The Dutch Idiopathic Ventricular Fibrillation Registry: progress report on the quest to identify the unidentifiable

Objectives

The need for the Dutch iVF Registry was stated in our first report, in which we introduced the registry in the Netherlands Heart Journal [7]. With the registry we aim to (1) create a large cohort of patients with an initial iVF diagnosis, (2) focus on additional diagnostic testing (e.g. deformation echocardiography, cardiac magnetic resonance (CMR) and electrocardiographic imaging (ECGI)) to reveal a possible substrate, and (3) collect data on the long-term follow-up, including genetic testing, implantable cardioverter defibrillator (ICD) therapy and family screening.

Study population

Eligible patients are those with documented VF, cardiac arrest with a shockable rhythm, or sustained polymorphic ventricular tachycardia (VT), for which known cardiac, respiratory, metabolic and toxicological aetiologies are excluded, as defined by the latest consensus criteria [8]. Preferably, a specific diagnostic approach is followed before diagnosing a patient with iVF. A flowchart indicating which diagnostic tests should be performed at a minimum before diagnosing a patient with iVF is shown in Fig. 2; [1, 4]. If diagnostic test results reveal minor abnormalities, insufficient for a specific diagnosis, this is not an exclusion criterion. Before inclusion in the registry a minimum of 50% of the listed diagnostic tests need to be performed.

Fig. 2figure 2

Diagnostic approach after a sudden cardiac arrest (SCA). Flowchart indicating all diagnostic tests that need to be performed before diagnosing a patient with idiopathic ventricular fibrillation (iVF). After first investigation with standard testing (electrical testing with an electrocardiogram (ECG) and imaging testing including both echocardiography and coronary imaging) a patient is considered an unexplained cardiac arrest survivor. After additional testing, the diagnosis of iVF can be made. Adapted from Visser et al. [1], with permission from Wolters Kluwer Health, Inc

Data collection

Data are collected from electronic health records both retrospectively and prospectively, following a standardised form using Castor EDC [9]. We obtain the following data: medical history, physical examination, laboratory testing (including toxicological screening), electrical testing (electrocardiogram (ECG), Holter monitoring, exercise treadmill test (ETT), electrophysiological study), imaging data (echocardiography, coronary imaging, CMR, cardiac computed tomography, positron emission tomography), provocation testing (sodium channel blocker provocation (SCBP), coronary artery spasm provocation), DNA analysis and endomyocardial biopsy results. We consider a diagnostic work-up optimal when an ECG, Holter/telemetry, ETT, echocardiography, CMR, coronary imaging and SCBP are performed. Based on the literature, high-yield diagnostic tests are an ETT, CMR and SCBP [5, 6]. During follow-up, we advise local physicians to complete the diagnostic work-up of iVF patients to reach the most optimal diagnostic work-up in all patients. Outcomes are collected at baseline and during follow-up. Outcomes include appropriate ICD therapy (antitachycardia pacing or shock), inappropriate ICD therapy, detection of a diagnosis, and death. We collect follow-up data every 1–2 years in each participating centre.

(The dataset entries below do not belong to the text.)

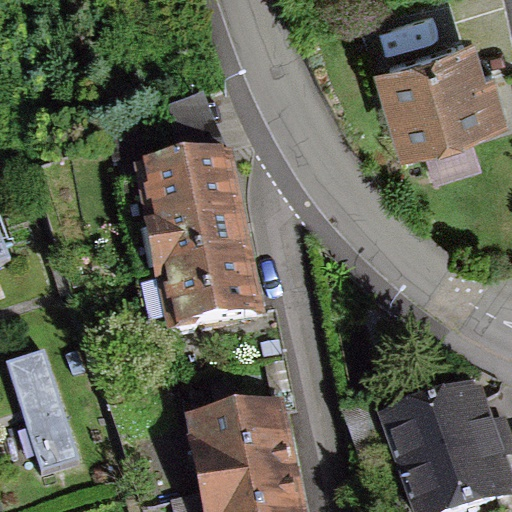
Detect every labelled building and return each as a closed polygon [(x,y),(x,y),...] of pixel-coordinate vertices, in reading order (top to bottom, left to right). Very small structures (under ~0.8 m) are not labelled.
[(475,28),(374,58),(400,147),(511,115),(496,62),(486,65),(475,28)] [(177,150),(228,142),(211,93),(169,103),(177,150)] [(177,150),(147,154),(156,210),(237,198),(228,142),(177,150)] [(237,198),(156,210),(164,266),(245,254),(237,198)] [(254,311),(245,254),(164,266),(173,323),(254,311)] [(76,464),(44,361),(13,370),(45,474),(76,464)] [(385,404),(405,462),(500,429),(479,371),(385,404)] [(199,423),(211,490),(286,476),(274,410),(199,423)] [(444,511),(511,488),(511,463),(500,429),(405,462),(422,511),(444,511)] [(292,511),(286,476),(211,490),(214,511),(292,511)]
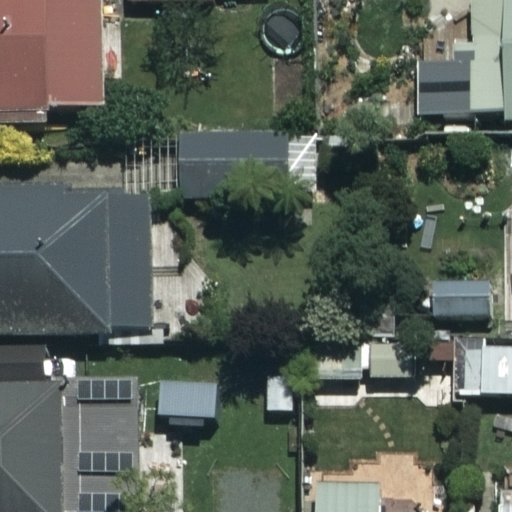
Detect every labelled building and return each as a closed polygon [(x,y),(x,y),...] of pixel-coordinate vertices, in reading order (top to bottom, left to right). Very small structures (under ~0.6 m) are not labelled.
[(0,0),(0,127),(107,124),(103,0),(0,0)] [(213,0),(134,0),(135,13),(214,12),(213,0)] [(511,2),(475,3),(476,57),(456,57),(456,79),(471,79),(471,128),(509,128),(509,144),(511,144),(511,2)] [(296,193),(297,149),(183,148),(182,192),(296,193)] [(154,204),(0,204),(0,351),(155,351),(154,204)] [(501,293),(431,294),(432,336),(502,334),(501,293)] [(372,392),(371,355),(315,356),(315,393),(372,392)] [(511,357),(471,358),(471,408),(511,407),(511,357)] [(0,511),(143,511),(139,399),(0,404),(0,511)]
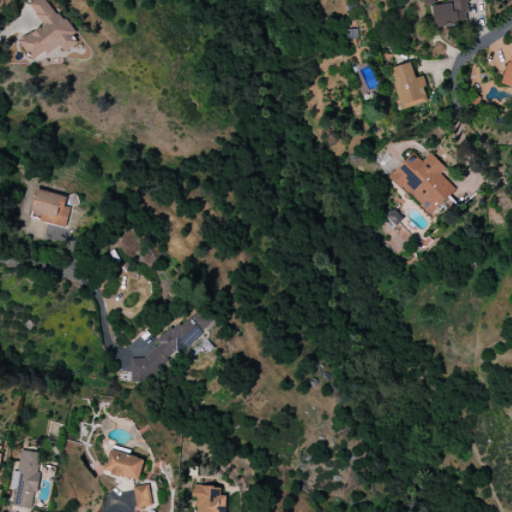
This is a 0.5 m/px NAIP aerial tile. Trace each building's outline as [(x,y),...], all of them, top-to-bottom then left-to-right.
[(33,0),(29,3),(43,24),(19,41),(33,62),(59,44),(65,52),(77,44),(71,34),(72,34),(49,0),(33,0)] [(433,5),(435,26),(468,23),(466,1),(472,0),(446,0),(447,4),(433,5)] [(502,85),(511,87),(511,48),(511,49),(502,85)] [(427,103),(423,87),(426,87),(423,76),(415,79),(410,63),(393,68),(397,81),(393,82),(402,110),(427,103)] [(430,153),(421,162),(413,153),(390,175),(429,216),(456,190),(440,174),(445,169),(430,153)] [(67,196),(36,189),(30,220),(66,227),(70,208),(65,206),(67,196)] [(131,383),(147,382),(175,356),(178,356),(214,323),(202,310),(198,310),(180,326),(171,326),(158,339),(158,346),(144,359),(131,359),(131,383)] [(144,457),(110,449),(104,473),(139,481),(144,457)] [(10,506),(34,509),(41,453),(20,450),(17,473),(14,472),(10,506)] [(150,511),(151,486),(135,486),(134,511),(150,511)] [(195,511),(225,511),(226,496),(221,496),(221,487),(193,486),(193,499),(196,499),(195,511)]
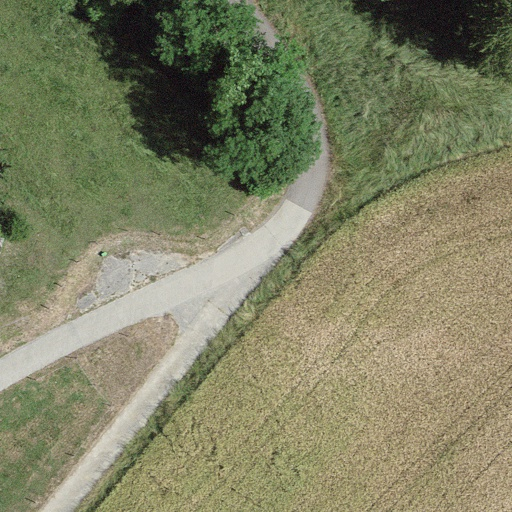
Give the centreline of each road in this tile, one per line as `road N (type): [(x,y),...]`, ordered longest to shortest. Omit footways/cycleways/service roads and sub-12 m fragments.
road 1 (unclassified): [(242,263),(188,347),(53,511)]
road 2 (unclassified): [(231,0),(293,86),(310,133),(299,206),(242,263)]
road 3 (unclassified): [(242,263),(0,374)]
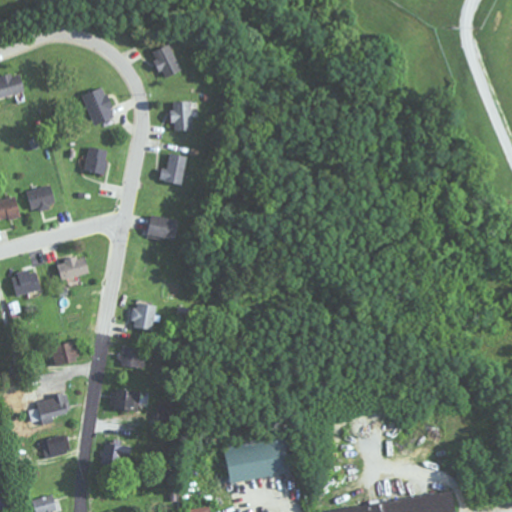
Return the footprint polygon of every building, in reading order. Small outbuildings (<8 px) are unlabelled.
[(165,78),(181,67),(164,42),(148,53),(165,78)] [(18,72),(0,77),(0,97),(23,91),(18,72)] [(81,94),(93,125),(114,116),(101,85),(81,94)] [(170,100),(170,130),(191,130),(191,100),(170,100)] [(106,150),(88,148),(86,173),(104,174),(106,150)] [(179,185),(186,157),(168,152),(164,167),(161,166),(158,179),(179,185)] [(30,210),(54,205),(50,185),(26,190),(30,210)] [(0,220),(19,216),(14,196),(0,199),(0,220)] [(145,235),(172,239),(175,218),(148,215),(145,235)] [(60,280),(88,273),(84,255),(56,263),(60,280)] [(39,289),(33,268),(10,275),(16,295),(39,289)] [(129,326),(151,331),(156,305),(135,300),(129,326)] [(51,345),(54,364),(78,361),(76,341),(51,345)] [(145,349),(121,347),(119,366),(143,369),(145,349)] [(120,411),(139,411),(139,389),(120,389),(120,411)] [(34,406),(37,425),(51,423),(50,416),(68,413),(65,392),(55,393),(57,402),(34,406)] [(292,470),(286,435),(223,446),(229,482),(292,470)] [(49,455),(66,452),(63,436),(47,438),(49,455)] [(128,465),(128,443),(104,443),(104,465),(128,465)] [(455,511),(452,492),(317,511),(455,511)] [(34,511),(49,511),(57,509),(52,493),(31,500),(34,511)]
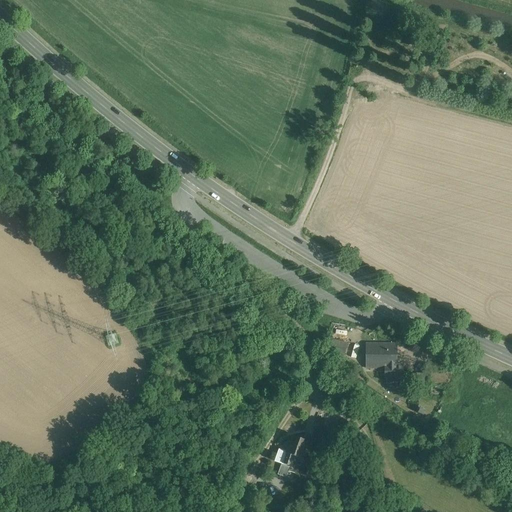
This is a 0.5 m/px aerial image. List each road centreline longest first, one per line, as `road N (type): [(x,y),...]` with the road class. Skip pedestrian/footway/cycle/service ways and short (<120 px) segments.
road 1 (primary): [(0,15),(179,165),(289,239),(511,357)]
road 2 (track): [(289,239),(337,116),(364,88),(511,120)]
road 3 (track): [(314,376),(310,345),(218,261),(174,210),(178,194)]
road 4 (track): [(352,511),(314,376)]
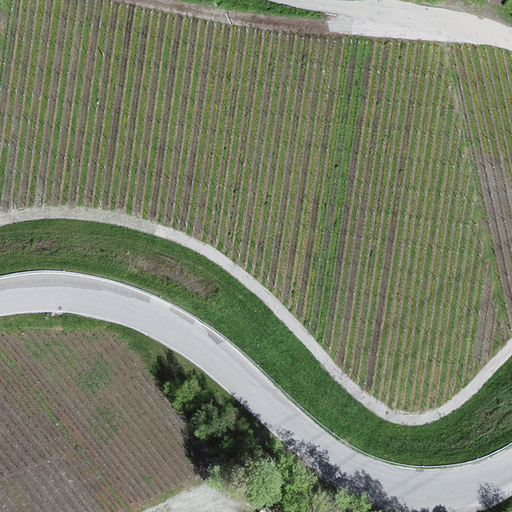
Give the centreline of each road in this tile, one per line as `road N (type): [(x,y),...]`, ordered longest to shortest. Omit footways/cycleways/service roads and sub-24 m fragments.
road 1 (tertiary): [(0,298),(83,294),(163,324),(331,457),(391,491),(453,495),(511,471)]
road 2 (track): [(468,28),(292,25),(160,0)]
road 3 (track): [(468,28),(290,0)]
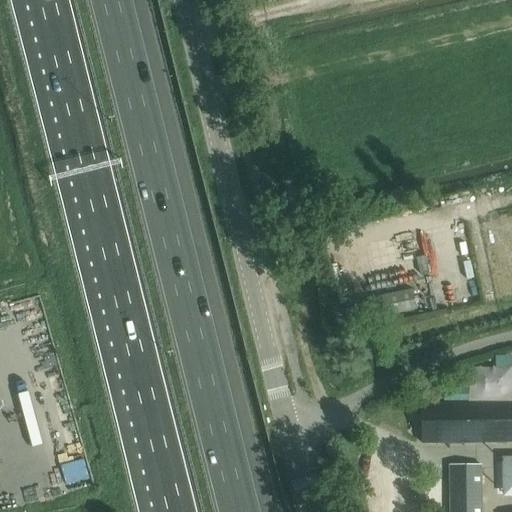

Electrocardiographic imaging

The Dutch iVF Registry is incorporated in the VIGILANCE consortium (CVON project). VIGILANCE is an acronym for ‘non-invasive electrocardiographic imaging for individuals at risk for apparently idiopathic ventricular fibrillation’, indicating the fundamental scientific role of ECGI in our research. ECGI enables the non-invasive measurement of the electrical activity at the level of the heart with the use of body surface ECGs and a specific heart-torso geometry [10].

For ECGI measurements and analysis, previously described methods were repeated [11]. In short, approximately184 electrodes were placed on the patient’s torso. Body surface potentials were recorded for 10–60 min. Cardiac computed tomography was used to acquire the heart geometry during end-diastole using intravenous iodine contrast; thoracic computed tomography was used for the positions of the body surface electrodes. This allowed the approximation of the electrostatic torso-heart relationship. Afterwards, for each subject, epicardial electrograms were non-invasively reconstructed for a sinus beat, and each morphologically distinguished premature ventricular contraction (PVC) when applicable. The activation time of each epicardial node was determined by the steepest downslope of the QRS complex; repolarisation time was determined by the steepest upslope of the T‑wave [12].